WHEB Commentary

Ted Franks

Noisy signals at the end of the Age of Oil


At the risk of stating the obvious: there is a lot going on at the moment.  The COVID-19 pandemic is changing the very fabric of society.  We’ve had to carefully re-evaluate every position we hold in the last two months.

Usually our focus on long-term signals makes it relatively easy to screen out the noise, which tends to be shorter term.  At the moment, even the noise is long-term.  Picking which trends will and won’t stick needs unusual amounts of insight.  You can draw a wide range of conclusions from most of the datapoints.

And even among all the startling datapoints we are currently seeing, one stands out.  The price of West Texas Intermediate, the US oil benchmark, actually turned negative on 20 April.  At the lowest point, you would have had to pay US$37.63 to get someone to take a barrel off your hands.

This is something of an apparition.  The negative prices come about because of a technicality in futures contracts.  But the underlying price of oil is extremely low – somewhere under US$20.

So what is the signal, and what is the noise?

I’d be surprised if you couldn’t guess what we think the signal is.  The end of the Age of Oil is in sight.

The COVID-19 crisis has led to an extreme reduction in demand at this point in time.  Much of that demand will coming roaring back.  But before the crisis hit, the future for fossil fuels was already looking shaky at best.  The cost of unsubsidised renewable energy keeps on falling.  And oil’s killer use-case, for personal mobility, is about to be destroyed by electric cars.

So the pandemic creates a real problem for oil investors.  The long term outlook for oil stocks is bleak.  And now the short term is even worse.  So when do you want to own it?  The signal is that the petroleum era is ending.

Of course we think like this.  WHEB’s core thesis is based on a transition to a zero-carbon sustainable economy.  But the beauty of any market is in its breadth.  It takes many views to fix a price.  Even now it’s not hard to find oil industry commentators who are drawing different conclusions from that sub-US$20 price.

They don’t see an end to the oil epoch just yet.  Their arguments come in two broad categories.

The first group, I will call “ostrich” arguments, as they ignore half the picture.    As amazing as it might seem, much of conventional analysis of the oil price doesn’t refer to the impact of renewable energy at all.  These analysts believe the oil market is simply out of balance.
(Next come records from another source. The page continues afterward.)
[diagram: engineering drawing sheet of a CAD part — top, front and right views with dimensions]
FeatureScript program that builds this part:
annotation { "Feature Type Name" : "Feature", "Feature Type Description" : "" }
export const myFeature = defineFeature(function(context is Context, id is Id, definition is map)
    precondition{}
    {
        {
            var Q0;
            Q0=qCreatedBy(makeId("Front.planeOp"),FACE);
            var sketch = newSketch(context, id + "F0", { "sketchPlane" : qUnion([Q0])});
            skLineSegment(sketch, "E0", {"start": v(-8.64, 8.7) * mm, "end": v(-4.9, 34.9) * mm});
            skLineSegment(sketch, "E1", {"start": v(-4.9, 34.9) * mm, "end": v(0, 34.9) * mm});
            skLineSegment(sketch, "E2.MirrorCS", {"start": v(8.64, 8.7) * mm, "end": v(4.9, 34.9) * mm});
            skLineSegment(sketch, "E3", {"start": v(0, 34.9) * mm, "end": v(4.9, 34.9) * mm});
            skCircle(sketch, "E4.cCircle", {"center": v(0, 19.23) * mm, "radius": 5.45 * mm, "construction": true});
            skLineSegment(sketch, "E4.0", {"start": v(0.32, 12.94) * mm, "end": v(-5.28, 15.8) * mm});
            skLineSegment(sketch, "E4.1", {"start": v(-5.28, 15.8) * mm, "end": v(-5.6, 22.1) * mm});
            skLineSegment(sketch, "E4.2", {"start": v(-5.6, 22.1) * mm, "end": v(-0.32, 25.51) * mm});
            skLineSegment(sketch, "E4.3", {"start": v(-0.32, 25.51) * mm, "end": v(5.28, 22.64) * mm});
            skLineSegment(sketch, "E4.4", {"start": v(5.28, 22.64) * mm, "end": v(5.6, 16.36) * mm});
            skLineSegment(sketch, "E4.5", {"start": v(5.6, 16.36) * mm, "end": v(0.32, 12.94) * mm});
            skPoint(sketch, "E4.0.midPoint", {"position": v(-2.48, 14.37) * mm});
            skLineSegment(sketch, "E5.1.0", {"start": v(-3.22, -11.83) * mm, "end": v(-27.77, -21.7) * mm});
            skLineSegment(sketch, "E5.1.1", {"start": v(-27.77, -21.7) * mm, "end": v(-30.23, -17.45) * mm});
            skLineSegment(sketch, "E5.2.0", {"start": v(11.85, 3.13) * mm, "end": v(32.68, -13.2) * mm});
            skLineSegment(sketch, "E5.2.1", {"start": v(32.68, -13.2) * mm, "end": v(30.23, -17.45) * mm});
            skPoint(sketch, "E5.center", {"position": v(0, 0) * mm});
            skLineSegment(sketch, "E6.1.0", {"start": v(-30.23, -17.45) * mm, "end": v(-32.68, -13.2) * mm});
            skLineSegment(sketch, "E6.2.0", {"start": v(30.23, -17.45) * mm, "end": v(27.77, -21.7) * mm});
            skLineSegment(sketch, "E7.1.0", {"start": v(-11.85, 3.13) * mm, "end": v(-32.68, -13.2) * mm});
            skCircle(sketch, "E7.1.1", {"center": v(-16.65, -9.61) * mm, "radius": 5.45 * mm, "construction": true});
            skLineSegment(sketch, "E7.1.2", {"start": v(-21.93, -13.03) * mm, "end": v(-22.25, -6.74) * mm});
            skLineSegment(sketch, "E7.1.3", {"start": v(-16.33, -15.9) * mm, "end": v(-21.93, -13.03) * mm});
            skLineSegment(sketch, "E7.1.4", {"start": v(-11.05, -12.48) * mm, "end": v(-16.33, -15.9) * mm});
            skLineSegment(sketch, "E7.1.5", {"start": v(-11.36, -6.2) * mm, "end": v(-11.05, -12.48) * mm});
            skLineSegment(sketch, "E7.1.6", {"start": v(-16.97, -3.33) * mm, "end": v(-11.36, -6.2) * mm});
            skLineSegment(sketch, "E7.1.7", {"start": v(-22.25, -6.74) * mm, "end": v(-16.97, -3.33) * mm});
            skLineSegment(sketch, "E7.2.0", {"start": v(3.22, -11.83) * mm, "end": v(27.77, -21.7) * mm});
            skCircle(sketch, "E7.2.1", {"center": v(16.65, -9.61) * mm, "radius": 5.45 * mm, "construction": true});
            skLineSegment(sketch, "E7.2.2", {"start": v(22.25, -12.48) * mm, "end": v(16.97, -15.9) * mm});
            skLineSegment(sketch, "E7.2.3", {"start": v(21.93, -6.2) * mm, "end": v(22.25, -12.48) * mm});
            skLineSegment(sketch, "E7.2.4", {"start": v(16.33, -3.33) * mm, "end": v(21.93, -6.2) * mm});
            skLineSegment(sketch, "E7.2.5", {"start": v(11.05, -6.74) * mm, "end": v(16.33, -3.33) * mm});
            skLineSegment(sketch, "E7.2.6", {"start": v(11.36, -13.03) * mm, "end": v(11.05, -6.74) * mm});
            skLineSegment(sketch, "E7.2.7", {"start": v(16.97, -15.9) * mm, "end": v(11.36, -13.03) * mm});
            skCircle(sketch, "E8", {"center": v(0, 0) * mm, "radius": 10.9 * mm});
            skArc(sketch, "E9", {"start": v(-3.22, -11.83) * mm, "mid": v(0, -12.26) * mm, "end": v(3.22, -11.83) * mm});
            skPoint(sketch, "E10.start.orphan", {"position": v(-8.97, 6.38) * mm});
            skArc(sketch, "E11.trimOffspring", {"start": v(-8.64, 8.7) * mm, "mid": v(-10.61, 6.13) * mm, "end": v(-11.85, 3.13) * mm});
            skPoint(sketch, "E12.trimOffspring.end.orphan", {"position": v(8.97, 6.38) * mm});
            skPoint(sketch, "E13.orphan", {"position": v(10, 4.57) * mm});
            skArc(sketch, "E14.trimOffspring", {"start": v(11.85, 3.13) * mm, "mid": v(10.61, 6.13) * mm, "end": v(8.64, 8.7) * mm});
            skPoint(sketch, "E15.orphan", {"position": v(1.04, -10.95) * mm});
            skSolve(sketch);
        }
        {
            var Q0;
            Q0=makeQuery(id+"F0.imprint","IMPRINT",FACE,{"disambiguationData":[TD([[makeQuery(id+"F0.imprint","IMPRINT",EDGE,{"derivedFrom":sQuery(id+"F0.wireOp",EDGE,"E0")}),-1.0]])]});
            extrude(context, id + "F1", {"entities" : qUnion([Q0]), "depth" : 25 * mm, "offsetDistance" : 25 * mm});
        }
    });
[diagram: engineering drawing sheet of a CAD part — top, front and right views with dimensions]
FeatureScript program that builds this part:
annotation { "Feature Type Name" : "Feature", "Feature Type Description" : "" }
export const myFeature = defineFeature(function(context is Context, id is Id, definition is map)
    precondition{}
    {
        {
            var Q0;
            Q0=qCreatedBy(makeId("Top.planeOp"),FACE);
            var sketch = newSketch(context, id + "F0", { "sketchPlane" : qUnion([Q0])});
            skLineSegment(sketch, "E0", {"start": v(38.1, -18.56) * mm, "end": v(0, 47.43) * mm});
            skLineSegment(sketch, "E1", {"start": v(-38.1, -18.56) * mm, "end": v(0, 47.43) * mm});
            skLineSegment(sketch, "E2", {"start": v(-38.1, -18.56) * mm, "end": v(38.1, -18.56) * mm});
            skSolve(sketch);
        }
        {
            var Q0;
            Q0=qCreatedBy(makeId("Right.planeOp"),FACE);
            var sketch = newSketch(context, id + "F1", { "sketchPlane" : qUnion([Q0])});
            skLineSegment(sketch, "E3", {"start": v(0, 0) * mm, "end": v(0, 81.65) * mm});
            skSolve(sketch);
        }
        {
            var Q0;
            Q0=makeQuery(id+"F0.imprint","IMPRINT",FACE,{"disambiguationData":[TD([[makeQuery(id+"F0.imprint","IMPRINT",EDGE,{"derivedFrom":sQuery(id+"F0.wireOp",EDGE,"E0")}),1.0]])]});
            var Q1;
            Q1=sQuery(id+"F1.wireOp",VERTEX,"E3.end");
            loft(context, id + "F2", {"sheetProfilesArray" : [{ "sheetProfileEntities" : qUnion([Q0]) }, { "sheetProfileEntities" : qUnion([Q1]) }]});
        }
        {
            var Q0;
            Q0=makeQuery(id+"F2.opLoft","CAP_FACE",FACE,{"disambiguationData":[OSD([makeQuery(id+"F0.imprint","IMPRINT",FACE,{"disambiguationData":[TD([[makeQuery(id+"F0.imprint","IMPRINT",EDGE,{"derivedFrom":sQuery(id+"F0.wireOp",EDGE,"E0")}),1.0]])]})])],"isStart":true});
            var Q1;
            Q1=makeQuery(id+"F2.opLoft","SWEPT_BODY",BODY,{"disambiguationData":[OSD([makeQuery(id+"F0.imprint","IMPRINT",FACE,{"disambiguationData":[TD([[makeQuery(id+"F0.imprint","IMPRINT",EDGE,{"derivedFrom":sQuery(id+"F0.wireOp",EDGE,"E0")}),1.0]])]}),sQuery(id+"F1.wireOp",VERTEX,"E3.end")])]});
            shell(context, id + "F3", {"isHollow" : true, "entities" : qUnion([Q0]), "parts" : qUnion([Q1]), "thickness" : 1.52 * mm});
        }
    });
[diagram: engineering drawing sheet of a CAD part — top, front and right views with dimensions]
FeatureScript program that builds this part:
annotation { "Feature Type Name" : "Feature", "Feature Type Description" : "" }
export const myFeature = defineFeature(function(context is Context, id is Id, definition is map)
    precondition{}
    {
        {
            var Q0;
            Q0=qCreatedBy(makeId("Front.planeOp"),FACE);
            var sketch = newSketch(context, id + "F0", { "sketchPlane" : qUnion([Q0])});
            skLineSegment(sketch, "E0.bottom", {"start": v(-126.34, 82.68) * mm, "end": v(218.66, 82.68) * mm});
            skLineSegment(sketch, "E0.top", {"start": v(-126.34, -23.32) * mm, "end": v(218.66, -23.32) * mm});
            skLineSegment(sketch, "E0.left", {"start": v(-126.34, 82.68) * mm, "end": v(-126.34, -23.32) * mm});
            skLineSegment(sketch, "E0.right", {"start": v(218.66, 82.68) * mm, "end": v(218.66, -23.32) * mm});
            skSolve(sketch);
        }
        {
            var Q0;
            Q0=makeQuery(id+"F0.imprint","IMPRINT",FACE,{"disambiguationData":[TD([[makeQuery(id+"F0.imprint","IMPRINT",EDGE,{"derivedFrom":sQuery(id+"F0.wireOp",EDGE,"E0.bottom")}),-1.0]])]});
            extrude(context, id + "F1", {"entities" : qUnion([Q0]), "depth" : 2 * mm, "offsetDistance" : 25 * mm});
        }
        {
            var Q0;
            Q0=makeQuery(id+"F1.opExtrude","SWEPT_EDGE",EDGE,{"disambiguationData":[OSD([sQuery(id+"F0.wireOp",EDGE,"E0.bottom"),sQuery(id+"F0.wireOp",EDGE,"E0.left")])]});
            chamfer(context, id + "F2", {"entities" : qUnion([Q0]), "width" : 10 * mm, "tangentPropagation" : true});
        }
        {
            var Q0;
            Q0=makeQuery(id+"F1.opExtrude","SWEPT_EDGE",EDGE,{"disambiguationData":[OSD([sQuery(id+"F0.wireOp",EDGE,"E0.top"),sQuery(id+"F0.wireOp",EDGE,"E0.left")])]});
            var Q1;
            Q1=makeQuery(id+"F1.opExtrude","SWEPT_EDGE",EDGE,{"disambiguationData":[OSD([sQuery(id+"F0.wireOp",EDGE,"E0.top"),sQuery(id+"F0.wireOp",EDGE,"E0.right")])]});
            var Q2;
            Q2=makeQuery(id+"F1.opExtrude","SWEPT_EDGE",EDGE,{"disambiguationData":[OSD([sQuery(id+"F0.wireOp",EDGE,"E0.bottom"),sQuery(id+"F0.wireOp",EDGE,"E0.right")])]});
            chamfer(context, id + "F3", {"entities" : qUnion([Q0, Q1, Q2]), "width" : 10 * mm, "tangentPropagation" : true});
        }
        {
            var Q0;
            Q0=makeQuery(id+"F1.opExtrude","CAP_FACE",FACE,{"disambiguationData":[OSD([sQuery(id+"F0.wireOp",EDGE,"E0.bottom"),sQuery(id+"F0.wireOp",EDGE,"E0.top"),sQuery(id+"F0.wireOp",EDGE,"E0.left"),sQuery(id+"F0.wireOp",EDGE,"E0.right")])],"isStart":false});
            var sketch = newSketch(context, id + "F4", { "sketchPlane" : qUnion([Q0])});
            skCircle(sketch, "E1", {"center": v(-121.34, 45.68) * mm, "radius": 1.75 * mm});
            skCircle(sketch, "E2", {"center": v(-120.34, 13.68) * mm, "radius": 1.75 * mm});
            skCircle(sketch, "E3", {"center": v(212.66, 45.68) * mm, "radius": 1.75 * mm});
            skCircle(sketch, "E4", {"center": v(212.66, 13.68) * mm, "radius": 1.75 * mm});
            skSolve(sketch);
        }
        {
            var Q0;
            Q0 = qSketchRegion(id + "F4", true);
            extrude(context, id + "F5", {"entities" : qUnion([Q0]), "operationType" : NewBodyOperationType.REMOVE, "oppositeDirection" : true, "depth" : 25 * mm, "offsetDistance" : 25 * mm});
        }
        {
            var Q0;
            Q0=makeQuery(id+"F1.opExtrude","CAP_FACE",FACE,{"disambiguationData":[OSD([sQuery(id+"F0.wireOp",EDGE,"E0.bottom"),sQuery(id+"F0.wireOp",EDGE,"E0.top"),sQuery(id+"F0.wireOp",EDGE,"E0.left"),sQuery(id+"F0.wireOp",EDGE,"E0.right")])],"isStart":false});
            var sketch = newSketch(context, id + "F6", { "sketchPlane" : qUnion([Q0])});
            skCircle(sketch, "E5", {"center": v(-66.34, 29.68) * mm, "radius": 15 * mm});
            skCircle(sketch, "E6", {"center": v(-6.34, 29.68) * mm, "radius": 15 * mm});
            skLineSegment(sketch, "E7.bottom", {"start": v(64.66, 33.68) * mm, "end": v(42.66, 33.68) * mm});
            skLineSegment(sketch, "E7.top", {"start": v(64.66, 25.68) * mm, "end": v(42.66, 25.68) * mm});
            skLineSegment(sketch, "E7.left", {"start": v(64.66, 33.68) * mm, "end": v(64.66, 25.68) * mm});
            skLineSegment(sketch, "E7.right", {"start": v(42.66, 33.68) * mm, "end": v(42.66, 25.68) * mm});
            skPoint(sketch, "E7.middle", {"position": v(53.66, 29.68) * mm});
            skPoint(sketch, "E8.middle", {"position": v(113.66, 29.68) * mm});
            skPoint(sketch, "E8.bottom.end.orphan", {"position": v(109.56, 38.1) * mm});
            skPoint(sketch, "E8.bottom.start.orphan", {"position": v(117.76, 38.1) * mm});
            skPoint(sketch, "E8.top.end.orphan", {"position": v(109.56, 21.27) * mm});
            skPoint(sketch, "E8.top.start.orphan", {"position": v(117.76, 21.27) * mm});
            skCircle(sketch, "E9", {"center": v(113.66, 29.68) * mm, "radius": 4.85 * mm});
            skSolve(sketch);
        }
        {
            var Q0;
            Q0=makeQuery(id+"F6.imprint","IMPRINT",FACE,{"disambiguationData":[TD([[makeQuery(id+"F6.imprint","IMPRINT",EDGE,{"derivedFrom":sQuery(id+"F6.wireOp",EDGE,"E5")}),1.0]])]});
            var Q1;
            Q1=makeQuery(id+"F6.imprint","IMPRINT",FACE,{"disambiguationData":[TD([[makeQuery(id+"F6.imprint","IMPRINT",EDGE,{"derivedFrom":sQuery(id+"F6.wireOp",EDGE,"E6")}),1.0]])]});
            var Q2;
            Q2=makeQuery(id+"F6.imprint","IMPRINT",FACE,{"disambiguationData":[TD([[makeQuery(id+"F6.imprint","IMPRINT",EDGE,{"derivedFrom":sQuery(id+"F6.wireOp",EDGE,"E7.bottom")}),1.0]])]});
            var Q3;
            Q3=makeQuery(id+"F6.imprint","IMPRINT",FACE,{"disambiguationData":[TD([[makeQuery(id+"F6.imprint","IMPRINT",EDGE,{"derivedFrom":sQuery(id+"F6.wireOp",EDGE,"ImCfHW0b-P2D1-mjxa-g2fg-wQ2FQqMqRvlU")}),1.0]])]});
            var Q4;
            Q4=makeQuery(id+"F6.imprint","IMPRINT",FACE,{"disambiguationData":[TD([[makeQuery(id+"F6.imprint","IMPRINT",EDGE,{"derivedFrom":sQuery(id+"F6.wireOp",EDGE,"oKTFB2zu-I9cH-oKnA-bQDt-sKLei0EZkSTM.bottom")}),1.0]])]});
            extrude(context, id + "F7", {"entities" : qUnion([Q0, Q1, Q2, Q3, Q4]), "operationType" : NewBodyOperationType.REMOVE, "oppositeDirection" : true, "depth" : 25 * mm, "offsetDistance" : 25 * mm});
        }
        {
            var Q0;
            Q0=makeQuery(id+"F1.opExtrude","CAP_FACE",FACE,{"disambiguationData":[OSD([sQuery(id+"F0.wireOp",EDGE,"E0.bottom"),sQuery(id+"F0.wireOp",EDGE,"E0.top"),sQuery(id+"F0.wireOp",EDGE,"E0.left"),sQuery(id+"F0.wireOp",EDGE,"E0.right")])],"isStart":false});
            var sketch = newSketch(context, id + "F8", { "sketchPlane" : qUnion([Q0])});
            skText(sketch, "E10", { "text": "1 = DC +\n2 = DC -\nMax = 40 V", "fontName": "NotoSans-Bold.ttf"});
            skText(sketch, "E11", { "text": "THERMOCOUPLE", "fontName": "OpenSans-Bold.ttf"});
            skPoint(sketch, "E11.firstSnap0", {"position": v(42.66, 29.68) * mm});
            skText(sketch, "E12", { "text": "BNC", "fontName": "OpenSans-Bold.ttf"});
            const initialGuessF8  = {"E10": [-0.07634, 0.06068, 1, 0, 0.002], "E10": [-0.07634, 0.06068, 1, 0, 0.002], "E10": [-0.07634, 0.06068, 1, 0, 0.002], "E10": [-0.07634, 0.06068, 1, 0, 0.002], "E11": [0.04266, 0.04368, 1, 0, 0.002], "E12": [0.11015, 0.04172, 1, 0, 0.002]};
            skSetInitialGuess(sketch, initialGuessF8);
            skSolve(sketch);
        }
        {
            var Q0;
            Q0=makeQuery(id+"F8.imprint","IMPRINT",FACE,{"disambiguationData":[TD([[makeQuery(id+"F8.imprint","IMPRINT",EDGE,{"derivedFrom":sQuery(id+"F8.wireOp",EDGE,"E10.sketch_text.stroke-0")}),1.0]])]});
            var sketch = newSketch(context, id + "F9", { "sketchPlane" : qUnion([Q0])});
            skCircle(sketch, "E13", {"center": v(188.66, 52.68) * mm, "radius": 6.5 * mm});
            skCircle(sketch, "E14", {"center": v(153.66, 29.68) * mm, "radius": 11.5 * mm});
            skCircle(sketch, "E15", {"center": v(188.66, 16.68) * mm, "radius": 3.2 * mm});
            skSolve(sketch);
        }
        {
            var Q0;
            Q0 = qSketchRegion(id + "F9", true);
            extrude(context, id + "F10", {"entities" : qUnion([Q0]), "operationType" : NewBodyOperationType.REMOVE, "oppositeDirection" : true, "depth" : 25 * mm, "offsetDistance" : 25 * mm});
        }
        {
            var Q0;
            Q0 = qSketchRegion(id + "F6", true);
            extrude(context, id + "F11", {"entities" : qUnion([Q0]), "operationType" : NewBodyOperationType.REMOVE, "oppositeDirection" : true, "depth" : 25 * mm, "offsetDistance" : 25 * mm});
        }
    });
Particularly in the USA, there is a tiny minority who refuse to even acknowledge the climate crisis.  The larger part is actually a specific phenomenon amongst oil industry experts.  For more than one hundred years, demand has just not been something oil analysts focus on.  All their analysis is on supply side issues such as OPEC negotiations and discipline, wider political considerations, storage capacity and refinery levels.

In the short or medium term, some of these ostriches may be right.  A combination of supply factors, combined with returning demand, may lift the price in the short term. That might give the impression that nothing fundamental is changing.

But at some point, the finer workings of the oil industry will no longer matter.  The important analysis will all be on demand, which is likely never to return to previous levels.  We may already be there.  It feels like there are still plenty of ostriches who will be surprised by this.

Sticking with the avian theme, the second category could be called “hawkish” arguments.  For these more cynical observers, the signal is that the low price will itself prolong the fossil fuel era.

We’re in an economic crisis, run these arguments.  Faced with recession or even a possible depression, who will turn down cheap energy, even if it comes with carbon emissions and environmental degradation attached?  Who will sacrifice their own economic growth to solve environmental problems that we all share?

The answer, increasingly, is a lot of people.  The EU’s commitment to its Green Deal, in face of obstruction and opposition by the fossil lobby, is a political example of this.  But this isn’t just political.  There is already plenty of evidence that the COVID-19 is changing social attitudes.  Sustainability concerns have moved up everyone’s agenda in recent years, and the pandemic has reinforced this.

In the end though, this argument will fail on hard economics rather than moral choices.

Fossil energy prices may fall, but renewable energy prices will continue to chase them downwards.  The current cost advantage can never be sustained.  And it won’t be great enough to outweigh the volatility that comes with oil.

These signals were there before the pandemic.  They have become even clearer now.  The rest is just noise.